Checkpoint Zero/Inov-8 Team Blog
presented by Inov-8

Planet Adventure
posted Saturday, April 12, 2008 by Team Checkpoint Zero @ 10:03 PM - 0 comments

They say getting there is half the fun, but I'm not so sure as we found out as we tried to get to the Planet Adventure Race. We had originally set up a team to race in Indiana, but three weeks before the race, I got a call that one teammate was out with a knee injury. That's fair enough. Luckily Hunter Orvis had just goined up with us and volunteered to take the spot. Then, less than a week before the race, we had another member realize that he had scheduled two races on top of each other. Luckily Hunter was able to make a few calls and find another last minute stand in, Mark Harris.

Sounds good right? Well, the day before the race I get another call and now our girl has the flu and probably won't make it. That's 3 for 3 on team mates now, but once again we got lucky and Marks teammate is able to fill in with less than 24 hours notice. So much for advanced planning.

So, with the issues of assembling a team behind us, we set out to see what damage the course would inflict on us. The course opened with a short bushwack to our bikes, where we picked them up and rode some great single track in the Hoosier national forest. By the end of the first section, we had about a minute lead on EMS. We later found out that they had been having bike issues, as usually they are very strong riders. Next up was a unique orienteering section, in which we were told that we could get in any order, but to throw in a twist, we could skip a single point. This was difficult to do on the fly, as we didn't have a long time to figure out any strategy. In the end, we chose a roughly CCW route, skipping one point early on. I don't know that our route was optimal, but it was good enough to be one of the faster times through the course.

Completing the rogain, we made our way to the paddle portion of the race. Now this was not any ordinary paddle by any means. The water level was was about 14 feet over normal, and the reservoir was backed up miles and miles. This meant the paddle wasn't on a river, but on a flood plain, floating through the forest and the trees, literally! We were lucky enough to make it through the section before dark, but many teams didn't, and several were forced to the bank to made camp for the night.

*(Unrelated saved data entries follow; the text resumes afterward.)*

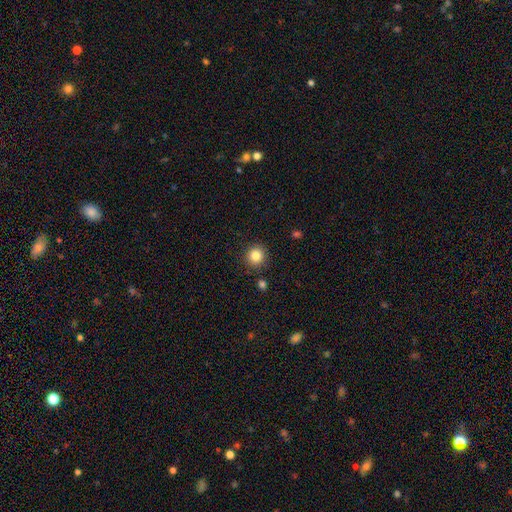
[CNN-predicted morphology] smooth-or-featured: smooth: 83% | star or artifact: 11% | featured or disk: 6%
  how-rounded: round: 92% | in between: 7% | cigar-shaped: 1%
  merging: none: 89% | minor disturbance: 7% | merger: 2% | major disturbance: 2%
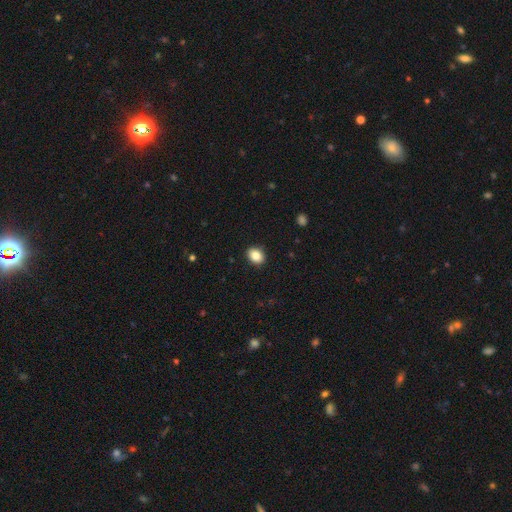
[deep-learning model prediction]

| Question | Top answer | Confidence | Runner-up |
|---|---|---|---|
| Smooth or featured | smooth | 86% | star or artifact (9%) |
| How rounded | in between | 58% | round (41%) |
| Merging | none | 91% | minor disturbance (7%) |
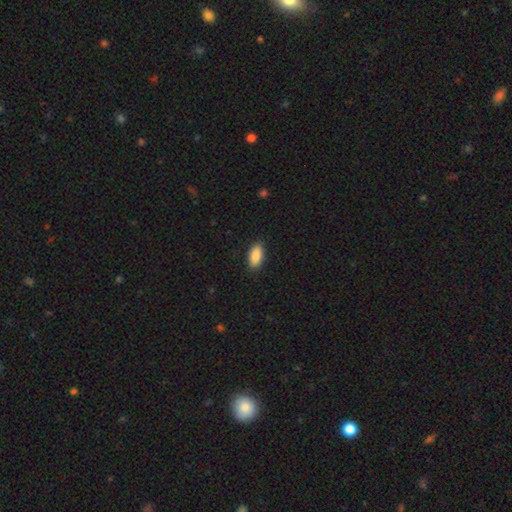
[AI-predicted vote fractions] This is clearly a smooth galaxy (88%). How rounded: clearly in between (90%). Merging: clearly none (88%).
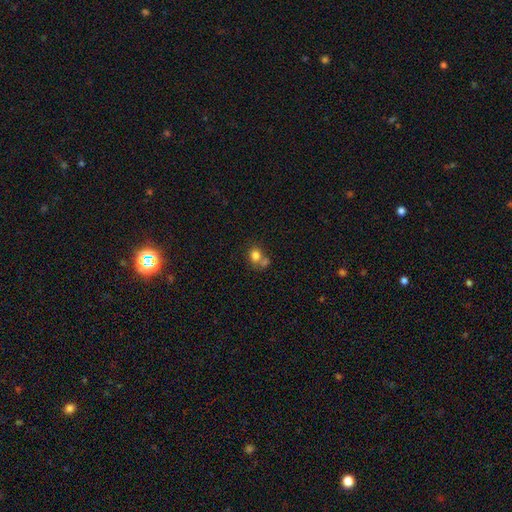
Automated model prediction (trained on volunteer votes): A smooth galaxy with no disk features (79%) that is round (62%).

Vote fractions:
- Smooth or featured? smooth: 79% / star or artifact: 11% / featured or disk: 10%
- How rounded? round: 62% / in between: 37% / cigar-shaped: 1%
- Merging? none: 42% / merger: 41% / minor disturbance: 11% / major disturbance: 5%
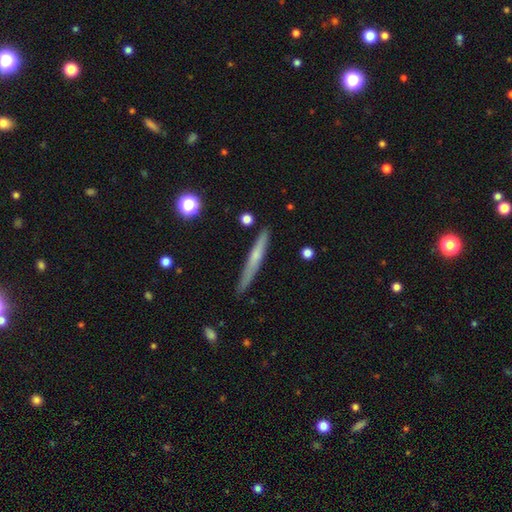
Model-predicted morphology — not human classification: A smooth galaxy with no disk features (48%).

Vote fractions:
- Smooth or featured? smooth: 48% / featured or disk: 45% / star or artifact: 7%
- Merging? none: 84% / minor disturbance: 12% / major disturbance: 2% / merger: 2%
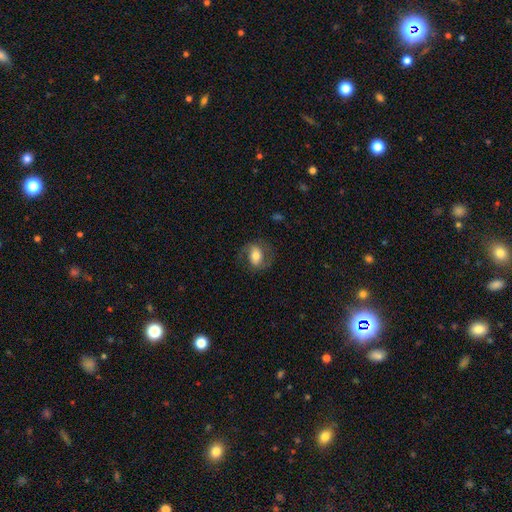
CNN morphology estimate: A smooth galaxy with no disk features (53%) that is in between round and cigar-shaped (73%).

Vote fractions:
- Smooth or featured? smooth: 53% / featured or disk: 39% / star or artifact: 8%
- How rounded? in between: 73% / round: 25% / cigar-shaped: 2%
- Merging? none: 68% / minor disturbance: 18% / major disturbance: 12% / merger: 1%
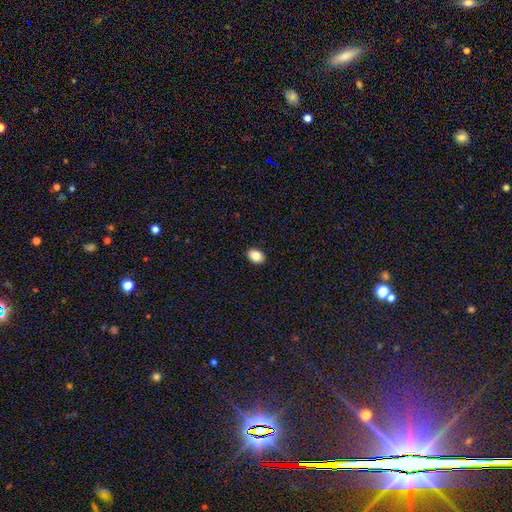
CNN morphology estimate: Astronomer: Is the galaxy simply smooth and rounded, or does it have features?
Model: smooth — 87%.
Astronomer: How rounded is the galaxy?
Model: in between — 80%.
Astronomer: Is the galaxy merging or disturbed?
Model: none — 91%.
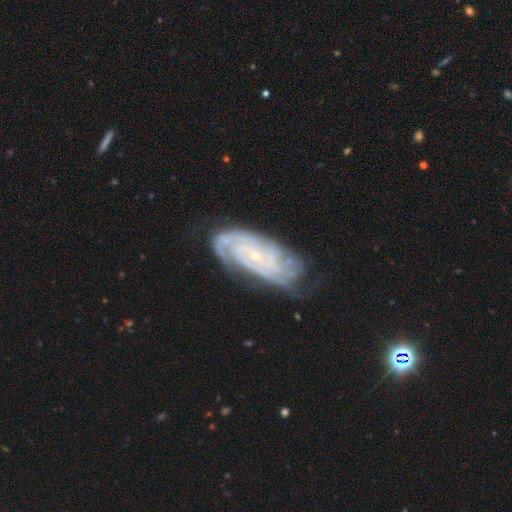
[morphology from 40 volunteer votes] featured or disk 80%, smooth 12%, star or artifact 8%. Down the decision tree: edge-on disk — no (94%); bar — no (60%); spiral arms — yes (100%); spiral arm count — 3 (43%); spiral winding — tight (60%); bulge size — small (80%); merging — none (65%).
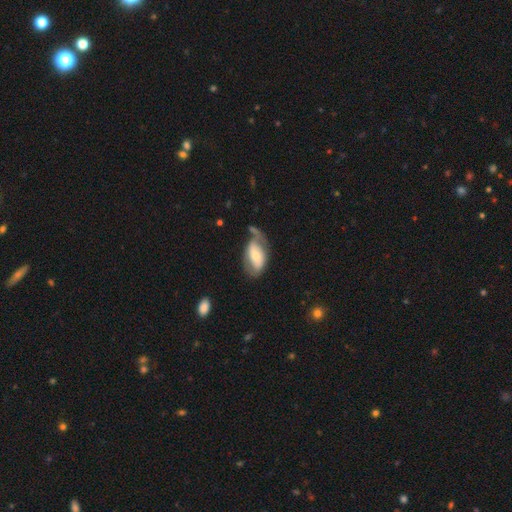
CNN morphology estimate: A featured or disk galaxy (48%). Merging: none (36%).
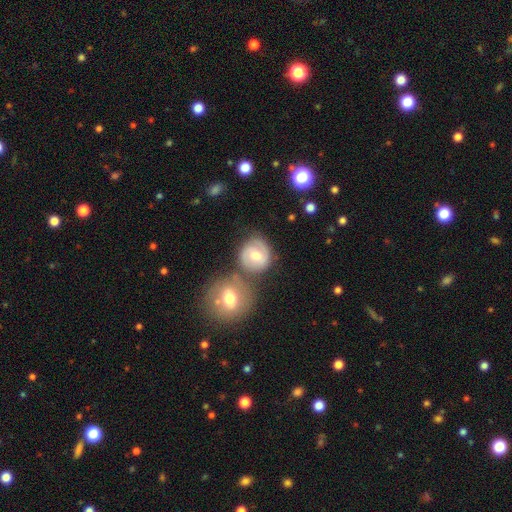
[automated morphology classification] smooth_or_featured: featured or disk (p=0.56) [alt: smooth p=0.37]
disk_edge_on: no (p=0.97) [alt: yes p=0.03]
bar: no (p=0.47) [alt: weak p=0.42]
has_spiral_arms: yes (p=0.80) [alt: no p=0.20]
bulge_size: moderate (p=0.74) [alt: small p=0.17]
merging: none (p=0.62) [alt: merger p=0.19]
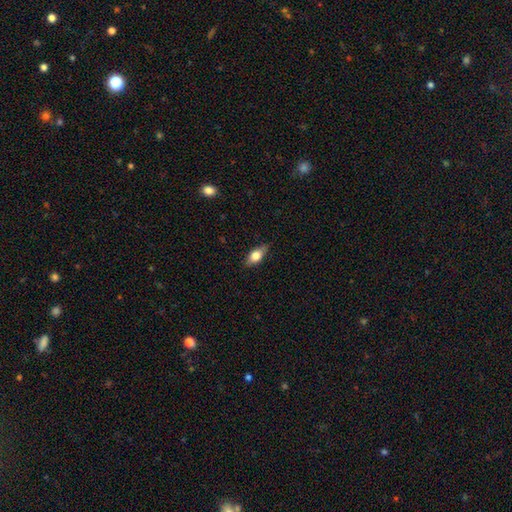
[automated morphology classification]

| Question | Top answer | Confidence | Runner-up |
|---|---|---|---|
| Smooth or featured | smooth | 73% | featured or disk (19%) |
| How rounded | in between | 83% | cigar-shaped (11%) |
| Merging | none | 81% | minor disturbance (15%) |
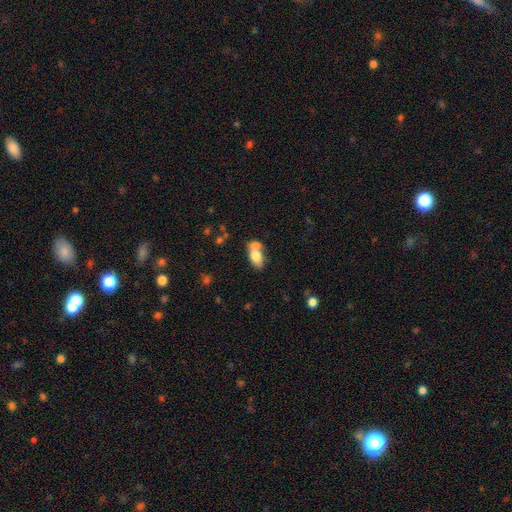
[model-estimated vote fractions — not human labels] A smooth galaxy with no disk features (75%) that is in between round and cigar-shaped (89%).

Vote fractions:
- Smooth or featured? smooth: 75% / featured or disk: 18% / star or artifact: 7%
- How rounded? in between: 89% / round: 7% / cigar-shaped: 4%
- Merging? merger: 45% / none: 36% / minor disturbance: 13% / major disturbance: 6%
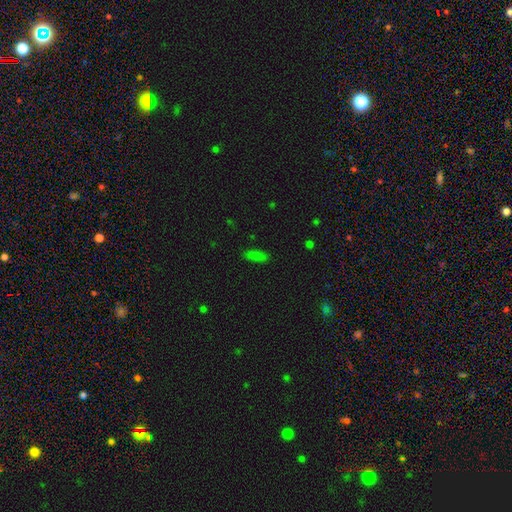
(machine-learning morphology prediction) Overall: smooth (83%). How rounded: in between (62%; cigar-shaped 35%). Merging: none (86%).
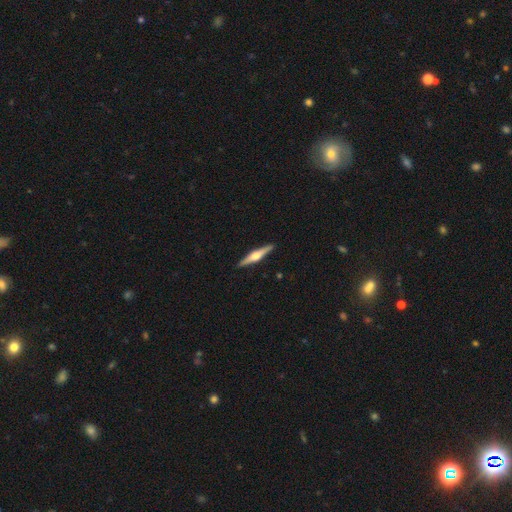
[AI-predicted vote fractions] Q: Smooth or featured?
A: featured or disk (73%); runner-up: smooth (22%)
Q: Edge-on disk?
A: yes (98%); runner-up: no (2%)
Q: Edge-on bulge?
A: rounded (92%); runner-up: boxy (5%)
Q: Merging?
A: none (92%); runner-up: minor disturbance (6%)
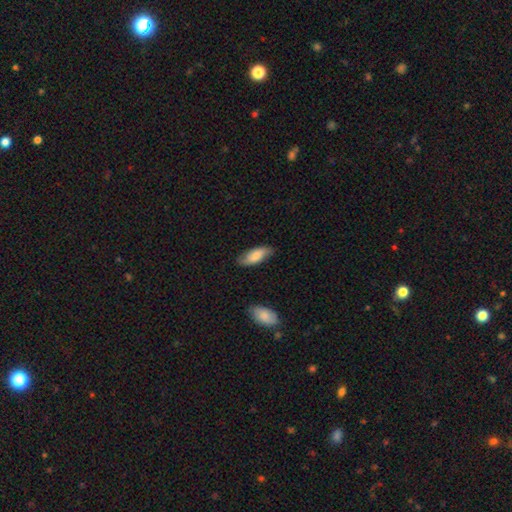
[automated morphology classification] smooth 75%, featured or disk 19%, star or artifact 6%. Down the decision tree: how rounded — in between (78%); merging — none (80%).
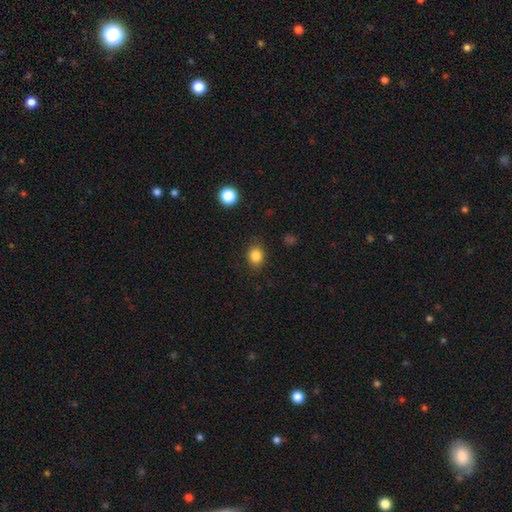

With a quick transition to the last trek section, we made our way and finally got onto our bikes for a 20 mile ride to the finish. We had going back and forth with GOALS for 3rd place at this point, knowing there was little chance of riding down EMS or Alpine Shop. As we made our way onto the first section of single track I heard a little yell but didn't think much of it. After proceeding down the trail a little further I finally realized that there was no one behind me. Turning around I quickly found the reason. That little yell was because of a fall, and that fall turned out to be a race ender. Somehow the rear derailleur had gotten forced into the wheel, which by some stroke of unfortunate luck resulted in the in the rear skewer breaking. I'd never seen that, and couldn't think of a fix. We decided to throw in the towel then and there.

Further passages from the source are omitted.